Output, word for word, the stretch of lines from the one containing "common name: Marine iguana" through the last line below, including both.

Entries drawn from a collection
────────

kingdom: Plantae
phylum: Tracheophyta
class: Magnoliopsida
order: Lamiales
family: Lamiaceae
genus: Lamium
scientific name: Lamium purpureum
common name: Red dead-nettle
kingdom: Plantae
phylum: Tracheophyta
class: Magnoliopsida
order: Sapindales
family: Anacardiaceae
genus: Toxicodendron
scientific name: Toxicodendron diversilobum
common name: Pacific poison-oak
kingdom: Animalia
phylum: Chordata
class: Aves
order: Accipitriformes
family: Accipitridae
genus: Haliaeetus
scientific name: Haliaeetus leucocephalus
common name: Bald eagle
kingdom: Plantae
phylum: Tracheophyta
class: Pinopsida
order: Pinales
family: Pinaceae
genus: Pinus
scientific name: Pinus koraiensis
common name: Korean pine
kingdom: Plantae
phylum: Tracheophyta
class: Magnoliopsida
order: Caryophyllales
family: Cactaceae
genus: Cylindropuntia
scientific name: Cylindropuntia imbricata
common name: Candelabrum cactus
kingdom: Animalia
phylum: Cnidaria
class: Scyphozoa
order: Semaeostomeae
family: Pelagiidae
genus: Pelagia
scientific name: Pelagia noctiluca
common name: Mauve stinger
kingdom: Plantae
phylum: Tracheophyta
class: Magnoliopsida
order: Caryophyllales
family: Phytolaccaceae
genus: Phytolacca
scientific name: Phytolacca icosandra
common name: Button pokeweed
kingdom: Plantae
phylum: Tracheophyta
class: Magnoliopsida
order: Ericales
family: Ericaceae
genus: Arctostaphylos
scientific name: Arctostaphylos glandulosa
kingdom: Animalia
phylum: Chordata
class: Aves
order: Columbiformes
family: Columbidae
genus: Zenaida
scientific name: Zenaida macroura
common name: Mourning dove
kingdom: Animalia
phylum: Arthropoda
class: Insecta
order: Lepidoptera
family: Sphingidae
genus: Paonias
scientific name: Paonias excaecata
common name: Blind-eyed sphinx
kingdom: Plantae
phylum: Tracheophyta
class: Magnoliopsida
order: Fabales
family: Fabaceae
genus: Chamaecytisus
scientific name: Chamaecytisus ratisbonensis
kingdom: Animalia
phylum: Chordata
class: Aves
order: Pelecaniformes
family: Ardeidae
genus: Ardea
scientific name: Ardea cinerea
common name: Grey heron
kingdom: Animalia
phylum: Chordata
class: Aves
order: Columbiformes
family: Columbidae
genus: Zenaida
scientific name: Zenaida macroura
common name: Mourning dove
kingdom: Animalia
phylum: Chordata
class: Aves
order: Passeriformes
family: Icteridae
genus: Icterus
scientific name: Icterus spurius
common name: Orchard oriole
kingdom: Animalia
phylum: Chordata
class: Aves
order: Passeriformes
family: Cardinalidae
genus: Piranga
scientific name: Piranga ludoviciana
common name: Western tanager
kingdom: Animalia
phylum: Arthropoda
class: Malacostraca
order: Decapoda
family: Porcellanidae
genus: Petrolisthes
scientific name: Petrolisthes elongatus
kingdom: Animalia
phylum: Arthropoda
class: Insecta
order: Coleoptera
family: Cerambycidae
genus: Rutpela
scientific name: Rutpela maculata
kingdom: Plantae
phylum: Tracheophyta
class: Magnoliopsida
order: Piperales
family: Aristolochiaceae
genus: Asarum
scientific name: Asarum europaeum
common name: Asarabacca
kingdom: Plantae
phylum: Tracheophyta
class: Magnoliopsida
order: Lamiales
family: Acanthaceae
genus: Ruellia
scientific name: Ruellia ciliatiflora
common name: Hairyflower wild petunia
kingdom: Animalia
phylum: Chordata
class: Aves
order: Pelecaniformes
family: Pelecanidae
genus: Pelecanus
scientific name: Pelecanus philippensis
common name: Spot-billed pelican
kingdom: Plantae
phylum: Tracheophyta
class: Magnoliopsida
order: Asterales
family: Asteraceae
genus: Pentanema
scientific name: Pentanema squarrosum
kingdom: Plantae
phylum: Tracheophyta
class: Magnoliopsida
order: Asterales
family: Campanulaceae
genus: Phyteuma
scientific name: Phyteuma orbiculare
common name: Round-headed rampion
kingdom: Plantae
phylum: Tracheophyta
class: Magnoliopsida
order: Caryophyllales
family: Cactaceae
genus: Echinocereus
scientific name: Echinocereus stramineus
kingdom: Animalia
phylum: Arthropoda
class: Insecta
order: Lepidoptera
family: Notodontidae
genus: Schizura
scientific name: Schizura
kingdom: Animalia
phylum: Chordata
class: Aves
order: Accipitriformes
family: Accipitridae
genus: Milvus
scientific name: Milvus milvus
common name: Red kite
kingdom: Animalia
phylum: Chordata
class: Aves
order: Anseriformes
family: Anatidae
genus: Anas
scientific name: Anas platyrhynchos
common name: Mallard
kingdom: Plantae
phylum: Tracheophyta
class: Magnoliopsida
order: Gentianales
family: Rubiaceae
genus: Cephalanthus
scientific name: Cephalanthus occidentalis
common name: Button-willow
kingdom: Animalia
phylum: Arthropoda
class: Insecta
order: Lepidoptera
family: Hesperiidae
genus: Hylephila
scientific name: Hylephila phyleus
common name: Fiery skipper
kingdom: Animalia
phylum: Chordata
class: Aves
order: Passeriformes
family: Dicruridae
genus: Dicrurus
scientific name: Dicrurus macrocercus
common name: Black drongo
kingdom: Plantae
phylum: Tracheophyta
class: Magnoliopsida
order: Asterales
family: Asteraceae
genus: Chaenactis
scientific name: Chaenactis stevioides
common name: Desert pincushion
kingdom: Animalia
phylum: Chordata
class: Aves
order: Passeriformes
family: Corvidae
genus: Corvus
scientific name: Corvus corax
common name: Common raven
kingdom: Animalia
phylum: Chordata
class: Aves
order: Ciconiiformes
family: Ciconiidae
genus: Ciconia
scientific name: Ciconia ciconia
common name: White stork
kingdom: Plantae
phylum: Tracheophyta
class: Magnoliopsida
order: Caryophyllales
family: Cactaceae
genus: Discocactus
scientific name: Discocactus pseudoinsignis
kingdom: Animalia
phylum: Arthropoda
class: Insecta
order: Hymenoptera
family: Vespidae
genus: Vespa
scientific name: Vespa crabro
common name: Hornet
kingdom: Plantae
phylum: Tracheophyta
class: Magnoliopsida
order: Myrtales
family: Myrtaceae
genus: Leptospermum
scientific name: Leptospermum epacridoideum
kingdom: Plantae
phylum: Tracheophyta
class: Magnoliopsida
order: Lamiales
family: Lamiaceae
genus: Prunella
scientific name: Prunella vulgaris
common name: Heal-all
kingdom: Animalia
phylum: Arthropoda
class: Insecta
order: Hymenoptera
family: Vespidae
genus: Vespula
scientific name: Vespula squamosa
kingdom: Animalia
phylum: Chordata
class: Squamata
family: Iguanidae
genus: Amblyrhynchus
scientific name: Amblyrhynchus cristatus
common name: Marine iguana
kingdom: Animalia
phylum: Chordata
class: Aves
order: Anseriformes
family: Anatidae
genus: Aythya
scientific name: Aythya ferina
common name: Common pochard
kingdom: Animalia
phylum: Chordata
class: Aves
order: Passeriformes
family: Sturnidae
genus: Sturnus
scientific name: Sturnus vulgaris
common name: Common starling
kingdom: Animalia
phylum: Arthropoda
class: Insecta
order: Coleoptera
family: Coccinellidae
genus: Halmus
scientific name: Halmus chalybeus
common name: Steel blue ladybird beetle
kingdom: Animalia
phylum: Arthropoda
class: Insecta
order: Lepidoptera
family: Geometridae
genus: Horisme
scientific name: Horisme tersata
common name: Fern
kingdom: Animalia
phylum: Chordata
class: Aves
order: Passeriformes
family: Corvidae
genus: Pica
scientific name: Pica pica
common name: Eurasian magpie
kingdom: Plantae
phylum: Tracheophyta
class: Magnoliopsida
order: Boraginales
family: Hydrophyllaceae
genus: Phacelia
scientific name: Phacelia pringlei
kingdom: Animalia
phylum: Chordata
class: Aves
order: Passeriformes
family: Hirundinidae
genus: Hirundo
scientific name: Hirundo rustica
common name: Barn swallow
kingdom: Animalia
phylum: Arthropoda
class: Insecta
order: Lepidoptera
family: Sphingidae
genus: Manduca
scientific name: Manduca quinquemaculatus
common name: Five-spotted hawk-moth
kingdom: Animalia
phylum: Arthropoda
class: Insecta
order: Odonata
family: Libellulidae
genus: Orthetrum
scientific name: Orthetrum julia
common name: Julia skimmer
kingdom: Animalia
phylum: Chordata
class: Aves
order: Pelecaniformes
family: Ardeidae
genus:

────────

Solution to this exercise:
common name: Marine iguana
kingdom: Animalia
phylum: Chordata
class: Aves
order: Anseriformes
family: Anatidae
genus: Aythya
scientific name: Aythya ferina
common name: Common pochard
kingdom: Animalia
phylum: Chordata
class: Aves
order: Passeriformes
family: Sturnidae
genus: Sturnus
scientific name: Sturnus vulgaris
common name: Common starling
kingdom: Animalia
phylum: Arthropoda
class: Insecta
order: Coleoptera
family: Coccinellidae
genus: Halmus
scientific name: Halmus chalybeus
common name: Steel blue ladybird beetle
kingdom: Animalia
phylum: Arthropoda
class: Insecta
order: Lepidoptera
family: Geometridae
genus: Horisme
scientific name: Horisme tersata
common name: Fern
kingdom: Animalia
phylum: Chordata
class: Aves
order: Passeriformes
family: Corvidae
genus: Pica
scientific name: Pica pica
common name: Eurasian magpie
kingdom: Plantae
phylum: Tracheophyta
class: Magnoliopsida
order: Boraginales
family: Hydrophyllaceae
genus: Phacelia
scientific name: Phacelia pringlei
kingdom: Animalia
phylum: Chordata
class: Aves
order: Passeriformes
family: Hirundinidae
genus: Hirundo
scientific name: Hirundo rustica
common name: Barn swallow
kingdom: Animalia
phylum: Arthropoda
class: Insecta
order: Lepidoptera
family: Sphingidae
genus: Manduca
scientific name: Manduca quinquemaculatus
common name: Five-spotted hawk-moth
kingdom: Animalia
phylum: Arthropoda
class: Insecta
order: Odonata
family: Libellulidae
genus: Orthetrum
scientific name: Orthetrum julia
common name: Julia skimmer
kingdom: Animalia
phylum: Chordata
class: Aves
order: Pelecaniformes
family: Ardeidae
genus:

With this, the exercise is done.